HN is an example of a near on-line site where some delay is perfectly acceptable. No one cares that they're receiving a 2 second old page, it's better for the site users to reveive old data fast rather than new data slow.

If you use nginx the following commands would help out significantly (if I remember them correctly)

proxy_cache_use_stale updating proxy_cache_lock on proxy_cache_lock_timeout 1s

This config allows nginx to fetch cache updates while serving clients and when fresh data is received from the upstream application server it'll use that immediately.

If that's wrong hopefully someone can correct the conf.

What you can do with a site like HN will be different than if you're a shopping getting DDoSed on Black Friday by a competitor.

You can put the whole of HN into read only mode if needed and it'll have no real impact; disallowing purchases on MyAmazonCompetitor.com would be catastrophic.

Literally only cache for 1 or 2 seconds at a time.

Lots of people use page caching to speed up their website, but that's a mistake, since caching means stale data on dynamic sites. Caching should only be used to solve resource issues, not latency issues.

Your entire site should be fast already without caching. This comments page should only take a few milliseconds to generate. If it doesn't, then something's wrong with the database queries.

I will never understand how some sites take hundreds of milliseconds to generate a page.

Make your comments system a static site generator, so that each comment generates a static HTML page and you serve that statically. 4chan does this.
If you're getting more traffic than 1 request/s, it's less work to generate a static cached version on the cadence of ~1 second than to dynamically generate the content for each request.
Have you heard about cache busting? Someone just needs to request a page that's not cached and the request will always hit your web servers.
You'd be surprised how few attacks I've personally seen vary that much. But yes, it happens, and good applications put their identifiers in their paths and ignore the querystrings, most CDN/security providers allow the configuring of their layer to ignore querystrings entirely.

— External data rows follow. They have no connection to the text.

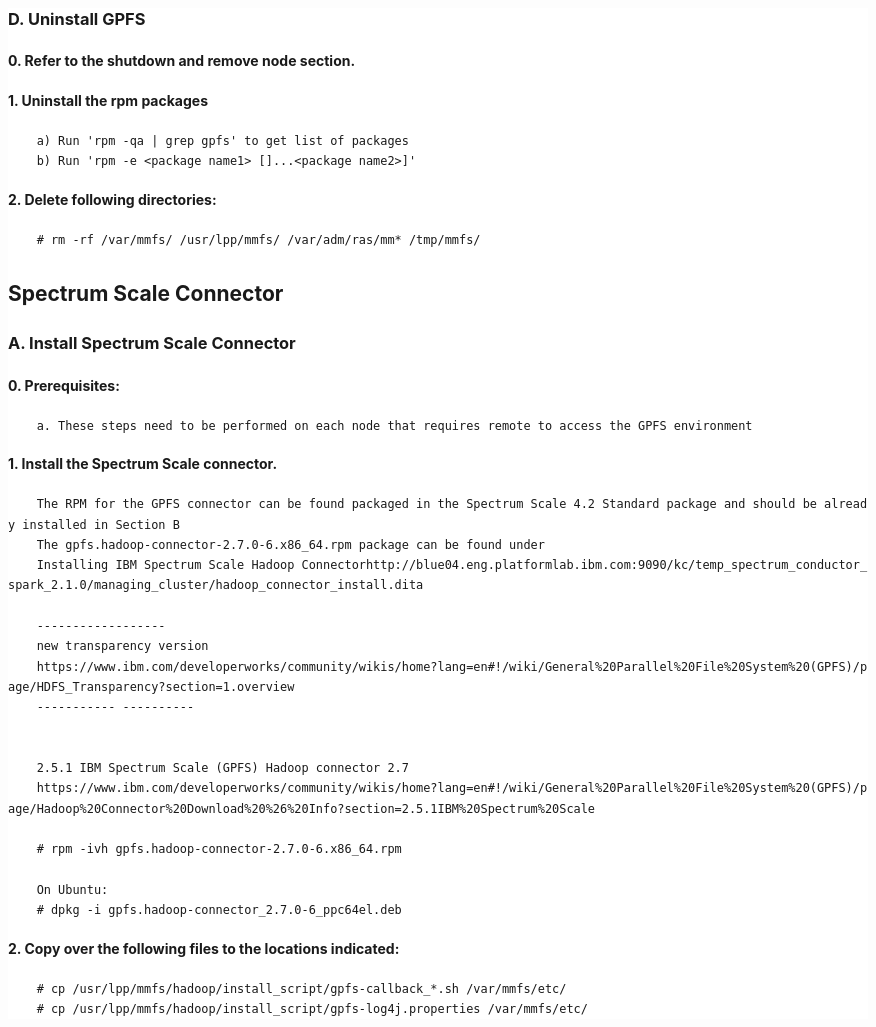 ### D. Uninstall GPFS
#### 0. Refer to the shutdown and remove node section.
#### 1. Uninstall the rpm packages
        a) Run 'rpm -qa | grep gpfs' to get list of packages
        b) Run 'rpm -e <package name1> []...<package name2>]'
#### 2. Delete following directories:
        # rm -rf /var/mmfs/ /usr/lpp/mmfs/ /var/adm/ras/mm* /tmp/mmfs/
        
## Spectrum Scale Connector
### A. Install Spectrum Scale Connector
#### 0. Prerequisites:
        a. These steps need to be performed on each node that requires remote to access the GPFS environment

#### 1. Install the Spectrum Scale connector.
        The RPM for the GPFS connector can be found packaged in the Spectrum Scale 4.2 Standard package and should be already installed in Section B
        The gpfs.hadoop-connector-2.7.0-6.x86_64.rpm package can be found under 
    	Installing IBM Spectrum Scale Hadoop Connectorhttp://blue04.eng.platformlab.ibm.com:9090/kc/temp_spectrum_conductor_spark_2.1.0/managing_cluster/hadoop_connector_install.dita 
	
        ------------------	
    	new transparency version
    	https://www.ibm.com/developerworks/community/wikis/home?lang=en#!/wiki/General%20Parallel%20File%20System%20(GPFS)/page/HDFS_Transparency?section=1.overview
        ----------- ----------


    	2.5.1 IBM Spectrum Scale (GPFS) Hadoop connector 2.7
    	https://www.ibm.com/developerworks/community/wikis/home?lang=en#!/wiki/General%20Parallel%20File%20System%20(GPFS)/page/Hadoop%20Connector%20Download%20%26%20Info?section=2.5.1IBM%20Spectrum%20Scale

        # rpm -ivh gpfs.hadoop-connector-2.7.0-6.x86_64.rpm
    
        On Ubuntu:
        # dpkg -i gpfs.hadoop-connector_2.7.0-6_ppc64el.deb
    
#### 2. Copy over the following files to the locations indicated:
        # cp /usr/lpp/mmfs/hadoop/install_script/gpfs-callback_*.sh /var/mmfs/etc/
        # cp /usr/lpp/mmfs/hadoop/install_script/gpfs-log4j.properties /var/mmfs/etc/
    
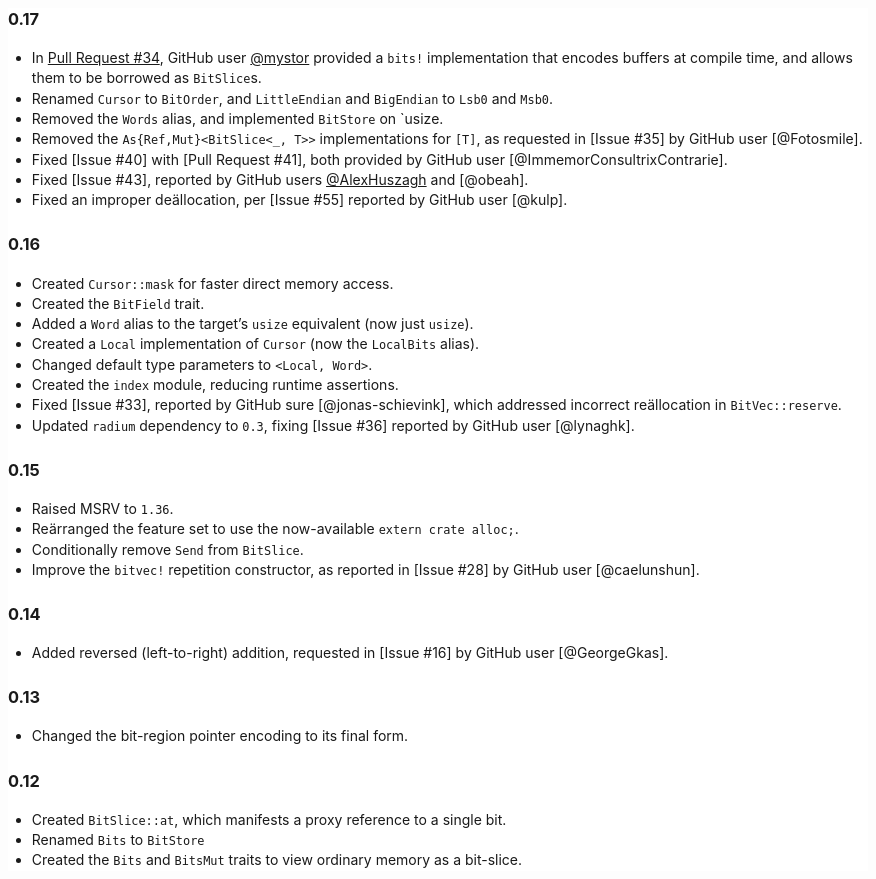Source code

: ### 0.17

- In [Pull Request #34], GitHub user [@mystor] provided a `bits!` implementation
  that encodes buffers at compile time, and allows them to be borrowed as
  `BitSlice`s.
- Renamed `Cursor` to `BitOrder`, and `LittleEndian` and `BigEndian` to `Lsb0`
  and `Msb0`.
- Removed the `Words` alias, and implemented `BitStore` on `usize.
- Removed the `As{Ref,Mut}<BitSlice<_, T>>` implementations for `[T]`, as
  requested in [Issue #35] by GitHub user [@Fotosmile].
- Fixed [Issue #40] with [Pull Request #41], both provided by GitHub user
  [@ImmemorConsultrixContrarie].
- Fixed [Issue #43], reported by GitHub users [@AlexHuszagh] and [@obeah].
- Fixed an improper deällocation, per [Issue #55] reported by GitHub user
  [@kulp].

### 0.16

- Created `Cursor::mask` for faster direct memory access.
- Created the `BitField` trait.
- Added a `Word` alias to the target’s `usize` equivalent (now just `usize`).
- Created a `Local` implementation of `Cursor` (now the `LocalBits` alias).
- Changed default type parameters to `<Local, Word>`.
- Created the `index` module, reducing runtime assertions.
- Fixed [Issue #33], reported by GitHub sure [@jonas-schievink], which addressed
  incorrect reällocation in `BitVec::reserve`.
- Updated `radium` dependency to `0.3`, fixing [Issue #36] reported by GitHub
  user [@lynaghk].

### 0.15

- Raised MSRV to `1.36`.
- Reärranged the feature set to use the now-available `extern crate alloc;`.
- Conditionally remove `Send` from `BitSlice`.
- Improve the `bitvec!` repetition constructor, as reported in [Issue #28] by
  GitHub user [@caelunshun].

### 0.14

- Added reversed (left-to-right) addition, requested in [Issue #16] by GitHub
  user [@GeorgeGkas].

### 0.13

- Changed the bit-region pointer encoding to its final form.

### 0.12

- Created `BitSlice::at`, which manifests a proxy reference to a single bit.
- Renamed `Bits` to `BitStore`
- Created the `Bits` and `BitsMut` traits to view ordinary memory as a
  bit-slice.


[@AlexHuszagh]: https://github.com/AlexHuszagh
[@FedericoPonzi]: https://github.com/FedericoPonzi
[@HamishWMC]: https://github.com/HamishWMC
[@Nelarius]: https://github.com/Nelarius
[@SimonSapin]: https://github.com/SimonSapin
[@VilleHallivuori]: https://github.com/VilleHallivuori
[@YoshikiTakashima]: https://github.com/YoshikiTakashima
[@arucil]: https://github.com/arucil
[@changhe3]: https://github.com/changhe3
[@coolreader18]: https://github.com/coolreader18
[@dignifiedquire]: https://github.com/dignifiedquire
[@diondokter]: https://github.com/diondokter
[@dtolnay]: https://github.com/dtolnay
[@luojia65]: https://github.com/luojia65
[@mystor]: https://github.com/mystor
[@ordian]: https://github.com/ordian
[@rocallahan]: https://github.com/rocallahan
[@seanyoung]: https://github.com/seanyoung
[@sharksforarms]: https://github.com/sharksforarms
[Issue #6]: https://github.com/ferrilab/bitvec/issues/6
[Issue #17]: https://github.com/ferrilab/bitvec/issues/17
[Issue #32]: https://github.com/ferrilab/bitvec/issues/32
[Issue #50]: https://github.com/ferrilab/bitvec/issues/50
[Issue #69]: https://github.com/ferrilab/bitvec/issues/69
[Issue #75]: https://github.com/ferrilab/bitvec/issues/75
[Issue #83]: https://github.com/ferrilab/bitvec/issues/83
[Issue #103]: https://github.com/ferrilab/bitvec/issues/103
[Issue #114]: https://github.com/ferrilab/bitvec/issues/114
[Issue #136]: https://github.com/ferrilab/bitvec/issues/136
[Issue #156]: https://github.com/ferrilab/bitvec/issues/156
[Issue #167]: https://github.com/ferrilab/bitvec/issues/167
[Issue #169]: https://github.com/ferrilab/bitvec/issues/169
[Pull Request #34]: https://github.com/ferrilab/bitvec/pull/34
[Pull Request #68]: https://github.com/ferrilab/bitvec/pull/68
[Pull Request #104]: https://github.com/ferrilab/bitvec/pull/104
[Pull Request #160]: https://github.com/ferrilab/bitvec/pull/160
[Pull Request #162]: https://github.com/ferrilab/bitvec/pull/162
[Pull Request #185]: https://github.com/ferrilab/bitvec/pull/185
[`bit-set`]: https://crates.io/crates/bit-set
[`sharksforarms/deku#246`]: https://github.com/sharksforarms/deku/pull/246
[kac]: https://keepachangelog.com/en/1.0.0/
[user guide]: https://ferrilab.github.io/bitvec/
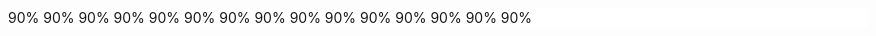 <text x="141.612175" y="140.000000" font-family="Apercu" font-size="3.000000pt" text-anchor="middle" text-align="center" dominant-baseline="central" font-weight="400" font-style="normal"  style="fill:rgb(118,118,118); fill-opacity:1; stroke:rgb(118,118,118); stroke-opacity:0; stroke-width:0.5">90%</text>
<text x="183.224349" y="140.000000" font-family="Apercu" font-size="3.000000pt" text-anchor="middle" text-align="center" dominant-baseline="central" font-weight="400" font-style="normal"  style="fill:rgb(118,118,118); fill-opacity:1; stroke:rgb(118,118,118); stroke-opacity:0; stroke-width:0.5">90%</text>
<text x="224.836524" y="140.000000" font-family="Apercu" font-size="3.000000pt" text-anchor="middle" text-align="center" dominant-baseline="central" font-weight="400" font-style="normal"  style="fill:rgb(118,118,118); fill-opacity:1; stroke:rgb(118,118,118); stroke-opacity:0; stroke-width:0.5">90%</text>
<text x="266.448698" y="140.000000" font-family="Apercu" font-size="3.000000pt" text-anchor="middle" text-align="center" dominant-baseline="central" font-weight="400" font-style="normal"  style="fill:rgb(118,118,118); fill-opacity:1; stroke:rgb(118,118,118); stroke-opacity:0; stroke-width:0.5">90%</text>
<text x="308.060873" y="140.000000" font-family="Apercu" font-size="3.000000pt" text-anchor="middle" text-align="center" dominant-baseline="central" font-weight="400" font-style="normal"  style="fill:rgb(118,118,118); fill-opacity:1; stroke:rgb(118,118,118); stroke-opacity:0; stroke-width:0.5">90%</text>
<text x="349.673047" y="140.000000" font-family="Apercu" font-size="3.000000pt" text-anchor="middle" text-align="center" dominant-baseline="central" font-weight="400" font-style="normal"  style="fill:rgb(118,118,118); fill-opacity:1; stroke:rgb(118,118,118); stroke-opacity:0; stroke-width:0.5">90%</text>
<text x="391.285222" y="140.000000" font-family="Apercu" font-size="3.000000pt" text-anchor="middle" text-align="center" dominant-baseline="central" font-weight="400" font-style="normal"  style="fill:rgb(118,118,118); fill-opacity:1; stroke:rgb(118,118,118); stroke-opacity:0; stroke-width:0.5">90%</text>
<text x="432.897396" y="140.000000" font-family="Apercu" font-size="3.000000pt" text-anchor="middle" text-align="center" dominant-baseline="central" font-weight="400" font-style="normal"  style="fill:rgb(118,118,118); fill-opacity:1; stroke:rgb(118,118,118); stroke-opacity:0; stroke-width:0.5">90%</text>
<text x="474.509571" y="140.000000" font-family="Apercu" font-size="3.000000pt" text-anchor="middle" text-align="center" dominant-baseline="central" font-weight="400" font-style="normal"  style="fill:rgb(118,118,118); fill-opacity:1; stroke:rgb(118,118,118); stroke-opacity:0; stroke-width:0.5">90%</text>
<text x="516.121745" y="140.000000" font-family="Apercu" font-size="3.000000pt" text-anchor="middle" text-align="center" dominant-baseline="central" font-weight="400" font-style="normal"  style="fill:rgb(118,118,118); fill-opacity:1; stroke:rgb(118,118,118); stroke-opacity:0; stroke-width:0.5">90%</text>
<text x="557.733920" y="140.000000" font-family="Apercu" font-size="3.000000pt" text-anchor="middle" text-align="center" dominant-baseline="central" font-weight="400" font-style="normal"  style="fill:rgb(118,118,118); fill-opacity:1; stroke:rgb(118,118,118); stroke-opacity:0; stroke-width:0.5">90%</text>
<text x="599.346094" y="140.000000" font-family="Apercu" font-size="3.000000pt" text-anchor="middle" text-align="center" dominant-baseline="central" font-weight="400" font-style="normal"  style="fill:rgb(118,118,118); fill-opacity:1; stroke:rgb(118,118,118); stroke-opacity:0; stroke-width:0.5">90%</text>
<text x="640.958269" y="140.000000" font-family="Apercu" font-size="3.000000pt" text-anchor="middle" text-align="center" dominant-baseline="central" font-weight="400" font-style="normal"  style="fill:rgb(118,118,118); fill-opacity:1; stroke:rgb(118,118,118); stroke-opacity:0; stroke-width:0.5">90%</text>
<text x="682.570443" y="140.000000" font-family="Apercu" font-size="3.000000pt" text-anchor="middle" text-align="center" dominant-baseline="central" font-weight="400" font-style="normal"  style="fill:rgb(118,118,118); fill-opacity:1; stroke:rgb(118,118,118); stroke-opacity:0; stroke-width:0.5">90%</text>
<text x="724.182618" y="140.000000" font-family="Apercu" font-size="3.000000pt" text-anchor="middle" text-align="center" dominant-baseline="central" font-weight="400" font-style="normal"  style="fill:rgb(118,118,118); fill-opacity:1; stroke:rgb(118,118,118); stroke-opacity:0; stroke-width:0.5">90%</text>
<line x1="112.000000" y1="100.000000" x2="788.000000" y2="100.000000" style="fill:rgb(118,118,118); fill-opacity:0; stroke:rgb(230,230,230); stroke-opacity:1; stroke-width:1" />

Of course, this is precisely the attack that works on a search page, hence the advice above to be ready to captcha that if you haven't.

Anything GETable cache, everything else you need to think about how to validate the good traffic (trivially computable CSRF tokens help) and captcha the rest.

404s, 401s, etc... they should cost the underlying server as little resource as possible and also cache their result at an applicable cache layer (404s at the edge and 401s internally, 403s at the edge if possible, etc).

If there are 90GB of static files, and 60GB are in the Varnish cache, cache busting will be pretty ineffective.
If there's any dynamic content and the request hits that, Varnish cache will be pretty ineffective.
Actually Varnish is great here, one normalises the requests and retains only the querystrings that are valid for your application filtering out (removing) all those that are not valid.

The key thing is, you know your application, and you know what the valid keys are and the valid value ranges. If you can express that in your HTTP server and discard requests then it can be very cheaply done.

A forum really doesn't have that many distinct URLs, and so this is easily done. It would be harder on a much more complex application, but the original question related to these smaller side-project applications.

Caching not necessarily means more speed. Sometimes it can make things slower.

1. Get from cache

2. Determine if cached value is valid

3. Query data store

4. Put data store value in cache

5. Return data

Instead of just getting it directly. In order to be able to cache you need to think about good cache invalidation. And client side caching won't work against malicious users.

Those are problems the CDN solves for you.
CDN is only for static content and I was assumed all your static content would be already on a CDN... it's a standard practice.
CDN is NOT only for static content. Minimally Cacheable, or catchable based on cookie value, content can be cached on a CDN. Also running ALL traffic through a CDN (like CloudFlare or Akamai) allows you to do traffic optimization, FEO, DDOS protection, and much more.